Alle Hauseinheiten der Siedlung wurden nach KfW55-Standard mit Klimadecken, einer PV-Anlage auf dem Dach nebst Batteriespeicher sowie einer Luft-Wasser-Wärmepumpe realisiert. ©Bild: Baywa re

Baywa: Zieht positives Fazit für Deutschlands erste Effizienzhaus-Plus-Siedlung Hügelshart

(PM) Die Projektpartner Baywa r.e., Baywa – konkret der Baustoffbereich des Unternehmens – die Asset bauen wohnen und Stiebel Eltron ziehen ein positives Fazit für die Effizienzhaus-Plus-Siedlung in Hügelshart nahe Augsburg. Nach Abschluss der dreijährigen Auswertung von Nutzungs- und Betriebsdaten der insgesamt 13 Hauseinheiten lag die durchschnittliche Deckung des gesamten Strombedarfs durch selbst erzeugten Strom bei bis zu 55 %, bei Einrechnung der von der Wärmepumpe gewonnenen Umweltenergie sogar bei über 70 %. Damit erfüllt sie die Erwartungen aller Projektbeteiligten.

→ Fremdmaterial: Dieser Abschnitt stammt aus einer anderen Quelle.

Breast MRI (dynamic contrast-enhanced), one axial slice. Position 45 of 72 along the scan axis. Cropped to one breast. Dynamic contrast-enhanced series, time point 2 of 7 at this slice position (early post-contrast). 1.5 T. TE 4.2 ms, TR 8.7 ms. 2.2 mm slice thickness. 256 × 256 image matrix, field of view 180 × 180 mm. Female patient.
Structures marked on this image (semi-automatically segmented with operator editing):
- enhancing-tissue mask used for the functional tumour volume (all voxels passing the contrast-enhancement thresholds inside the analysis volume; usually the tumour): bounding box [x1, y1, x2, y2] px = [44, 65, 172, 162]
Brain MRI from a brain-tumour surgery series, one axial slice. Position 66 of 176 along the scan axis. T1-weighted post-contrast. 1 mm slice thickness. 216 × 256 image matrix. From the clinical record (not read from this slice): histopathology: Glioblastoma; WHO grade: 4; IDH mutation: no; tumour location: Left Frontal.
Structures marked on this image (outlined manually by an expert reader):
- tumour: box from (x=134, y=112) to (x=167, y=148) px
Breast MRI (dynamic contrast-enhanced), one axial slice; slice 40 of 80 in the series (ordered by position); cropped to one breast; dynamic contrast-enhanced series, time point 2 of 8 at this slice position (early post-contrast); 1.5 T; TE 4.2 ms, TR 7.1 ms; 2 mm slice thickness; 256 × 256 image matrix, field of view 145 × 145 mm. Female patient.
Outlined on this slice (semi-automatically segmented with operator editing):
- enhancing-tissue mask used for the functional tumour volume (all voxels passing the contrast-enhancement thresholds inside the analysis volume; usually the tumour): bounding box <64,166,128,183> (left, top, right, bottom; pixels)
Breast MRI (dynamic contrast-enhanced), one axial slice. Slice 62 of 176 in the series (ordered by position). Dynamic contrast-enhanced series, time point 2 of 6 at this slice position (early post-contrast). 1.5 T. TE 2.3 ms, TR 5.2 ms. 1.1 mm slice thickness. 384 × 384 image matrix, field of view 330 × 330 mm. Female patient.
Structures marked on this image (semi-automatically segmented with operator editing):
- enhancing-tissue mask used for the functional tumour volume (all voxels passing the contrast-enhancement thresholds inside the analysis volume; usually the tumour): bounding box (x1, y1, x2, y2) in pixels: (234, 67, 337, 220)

Bei der Siedlung handelt es sich um Deutschlands erste, nach den Kriterien des deutschen Bundesministeriums für Umwelt, Naturschutz und Bau erstellte Effizienz-Plus-Siedlung. Das Gemeinschaftsprojekt sollte zeigen, dass nachhaltiges und energieeffizientes Wohnen nicht nur möglich, sondern auch wirtschaftlich und architektonisch ansprechend umsetzbar ist. Die ausgiebige Messdatenerfassung und deren Analyse wurde durch das Forschungsprojekt ‚Eneff:Stadt Verbundvorhaben: Wind-Solar Wärmepumpen-Quartier – erneuerbar betriebene Wärmepumpen zur Minimierung des Primärenergiebedarfs‘ ermöglicht.

Nach KfW55-Standard
Alle Hauseinheiten wurden nach KfW55-Standard mit Klimadecken, einer PV-Anlage auf dem Dach nebst Batteriespeicher sowie einer Luft-Wasser-Wärmepumpe realisiert. Die Klimadecke heizt und kühlt alle Bauteile in den Räumen und sorgt so für eine gleichmässige Temperierung. Der von der PV-Anlage produzierte Strom wird über ein Energiemanagementsystem bedarfsgerecht für die Luft-Wasser-Wärmepumpe genutzt oder in den Batteriespeichern zwischengespeichert und bei Überschuss ins Netz eingespeist. Die Luft-Wasser-Wärmepumpe gewinnt aus der Umgebungsluft Energie, welche für die Heizung und Warmwasserbereitung eingesetzt wird.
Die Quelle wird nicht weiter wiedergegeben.